*PROBLEM SET:*
**A)** In the Burns v. State opinion, under which rule did the district court dismiss the action?
**B)** Reproduce the lines of the listing verbatim, from the line with "pose: elev=290.0 azim=302.2" up to and including the final line of the listing.

*SELECTION:*
——

61 F3d 908 Burns v. State

61 F.3d 908

Barbara R. BURNS, Appellant,
v.
STATE of Minnesota, Appellee.

Nos. 95-1137, 95-1138, 95-1139.

United States Court of Appeals,
Eighth Circuit.

Submitted: July 13, 1995.
Filed: July 24, 1995.

NOTICE: Eighth Circuit Rule 28A(k) governs citation of unpublished opinions and provides that no party may cite an opinion not intended for publication unless the cases are related by identity between the parties or the causes of action.

Before WOLLMAN, MAGILL, and HANSEN, Circuit Judges.

PER CURIAM.

1

Barbara Burns appeals the district court's1 dismissal of her action. We affirm.

2

Burns filed a document designated "Notice of Removal," unaccompanied by any pleadings or any information identifying the state criminal action she sought to remove. The district court treated the document as a complaint under 42 U.S.C. Sec. 1983 and, after four months and notice to Burns, dismissed the action pursuant to Federal Rule of Civil Procedure 4(m) for lack of prosecution.

3

We conclude Burns did not effect a removal of her state case, because she did not comply with the removal statute. See 28 U.S.C. Sec. 1446(a) (notice of removal shall contain statement of grounds for removal, and copy of all process, pleadings, and orders served on defendant); cf. Okot v. Callahan, 788 F.2d 631, 633 (9th Cir.1986) (per curiam) (removal accomplished by fulfilling requirements of Sec. 1446; removal was effective where there was no allegation that statutory requirements not met). We also note she asserted no valid grounds for removal. Further, if Burns's filing is construed as a section 1983 suit, we conclude the district court did not abuse its discretion in dismissing it under Rule 4(m). See Edwards v. Edwards, 754 F.2d 298, 299 (8th Cir.1985) (per curiam) (standard of review).

——

*RECORDS FOR THIS TASK:*
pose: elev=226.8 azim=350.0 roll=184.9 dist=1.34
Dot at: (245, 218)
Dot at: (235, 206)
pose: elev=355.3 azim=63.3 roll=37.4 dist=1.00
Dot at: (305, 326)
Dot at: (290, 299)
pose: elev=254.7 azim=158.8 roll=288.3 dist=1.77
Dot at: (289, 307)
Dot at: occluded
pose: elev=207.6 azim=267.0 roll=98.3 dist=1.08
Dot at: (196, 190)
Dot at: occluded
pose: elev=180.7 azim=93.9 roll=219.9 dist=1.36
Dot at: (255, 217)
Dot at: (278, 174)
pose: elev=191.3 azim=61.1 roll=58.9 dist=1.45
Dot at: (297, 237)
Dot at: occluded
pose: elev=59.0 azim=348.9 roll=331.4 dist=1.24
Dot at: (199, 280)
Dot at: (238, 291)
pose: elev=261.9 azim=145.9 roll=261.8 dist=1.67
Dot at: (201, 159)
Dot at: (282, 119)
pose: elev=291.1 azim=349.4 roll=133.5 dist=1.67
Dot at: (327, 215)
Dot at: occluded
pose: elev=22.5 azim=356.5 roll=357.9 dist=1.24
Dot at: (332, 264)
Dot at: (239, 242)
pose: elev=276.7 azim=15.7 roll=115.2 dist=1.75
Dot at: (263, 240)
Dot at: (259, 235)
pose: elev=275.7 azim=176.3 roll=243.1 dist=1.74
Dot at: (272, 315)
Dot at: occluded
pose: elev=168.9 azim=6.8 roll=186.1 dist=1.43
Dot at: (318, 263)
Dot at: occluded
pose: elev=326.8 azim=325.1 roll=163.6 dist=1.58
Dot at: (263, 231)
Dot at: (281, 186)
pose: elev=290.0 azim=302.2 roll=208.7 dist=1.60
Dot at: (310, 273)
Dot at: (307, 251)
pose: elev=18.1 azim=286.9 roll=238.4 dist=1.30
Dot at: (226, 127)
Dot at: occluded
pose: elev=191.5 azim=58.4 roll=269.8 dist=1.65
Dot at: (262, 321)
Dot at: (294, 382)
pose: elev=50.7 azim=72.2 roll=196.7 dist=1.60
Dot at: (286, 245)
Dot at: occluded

——

*ANSWERS FOR THE EXERCISE:*
**A)** Federal Rule of Civil Procedure 4(m), for lack of prosecution.

**B)**
pose: elev=290.0 azim=302.2 roll=208.7 dist=1.60
Dot at: (310, 273)
Dot at: (307, 251)
pose: elev=18.1 azim=286.9 roll=238.4 dist=1.30
Dot at: (226, 127)
Dot at: occluded
pose: elev=191.5 azim=58.4 roll=269.8 dist=1.65
Dot at: (262, 321)
Dot at: (294, 382)
pose: elev=50.7 azim=72.2 roll=196.7 dist=1.60
Dot at: (286, 245)
Dot at: occluded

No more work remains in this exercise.